*QUOTED PASSAGE*
■ ■ ■ ■ ■
Re: Global/Restore consumer use auto.offset.reset = none vs. OffsetOutOfRangeException

Patrik Kleindl Thu, 04 Oct 2018 09:51:23 -0700

Saw it, thank you.
Best regards
Patrik


> Am 04.10.2018 um 17:11 schrieb Matthias J. Sax <matth...@confluent.io>:
> 
> Thanks for the details.
> 
> Seems like a fair assumption. I created a jira to track it:
> https://issues.apache.org/jira/browse/KAFKA-7480
> 
> For now, there is not much you can do, because Streams hard codes to set
> the policy to "none". Thus, a manual restart (that is gladly working as
> you confirmed) it currently the way to go.
> 
> Thanks for reporting this issue.
> 
> 
> -Matthias
> 
>> On 10/4/18 3:23 AM, Patrik Kleindl wrote:
>> Hello Matthias
>> Thanks for looking into this.
>> A restart has worked, I can confirm that.
>> Before this problem happened we had some cluster issues which are still
>> being looked into, there were some leader changes and some offset commit
>> failures.
>> The consumer should not have lagged that much behind, but I can only check
>> that at the next occurrence.
>> 
>> Does the user have any other solution available than to restart?
>> I understand the intention to "notify" the user of a potential problem, but
>> if nothing can be changed about the data loss then a warning message and
>> automatic recovery should not make things worse.
■ ■ ■ ■ ■
*DATASET CONTENT*
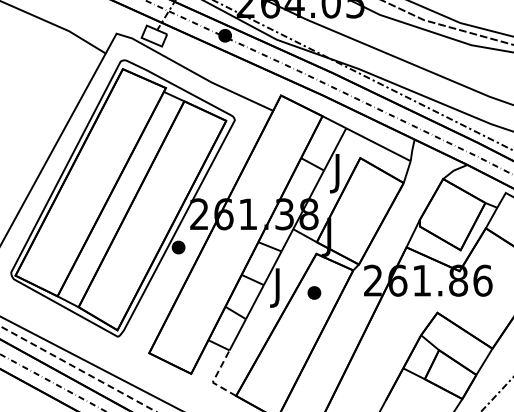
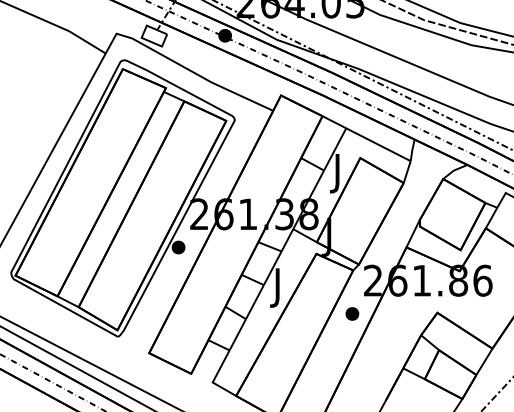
part at (314, 292) position: (314, 292) -> (352, 313)
line at (77, 368): dashed -> solid
line at (214, 379): dashed -> solid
■ ■ ■ ■ ■
*TASK 1*
In the Kafka email thread, what value does Streams hard code the reset policy to?
*TASK 2*
Carry on the Kafka email thread from its last line.
The material after the Kafka email thread is separate from it.

*TASK ANSWER 1*
"none"

*TASK ANSWER 2*
>> This would make sense as an improvement, as I understand this is not a bug
>> the case is closed for me at the moment.
>> 
>> Thanks again and best regards
>> Patrik
>> 
>>> On Thu, 4 Oct 2018 at 02:58, Matthias J. Sax <matth...@confluent.io> wrote:
>>> 
>>> I double checked the code and discussed with a colleague.
>>> 
>>> There are two places when we call `globalConsumer.poll()`
>>> 
>>> 1. On startup, when we need to bootstrap the store. In this case, we
>>> catch the exception and handle it.
>>> 2. During regular processing. In this case, we don't catch the exception.
>>> 
>>> The reasoning is the following: For case (1) the exception should only
>>> happen if you start a new application of if an application was offline
>>> for a long time. This is fine and we just make sure to bootstrap
>>> correctly. For case (2) the consumer is at the end of the log and thus,
>>> an InvalidOffsetException should never occur but indicate an issue the
>>> user should be notified about.
>>> 
>>> Does this reasoning make sense?
>>> 
>>> Question: if you restart your application, does it fail again? Or does
>>> it resume processing?
>>> 
>>> It would be good to understand the root cause. It seems, you
>>> globalConsumer is lagging behind? Can you verify this? If yes, it seems
>>> to make sense to stop processing to inform the user about this issue.
>>> Would you rather prefer the application to just move on implying silent
>>> data loss??
>>> 
>>> 
>>> -Matthias
>>> 
>>> 
>>>> On 10/3/18 12:20 AM, Patrik Kleindl wrote:
>>>> Hello Matthias
>>>> Thank you for the explanation.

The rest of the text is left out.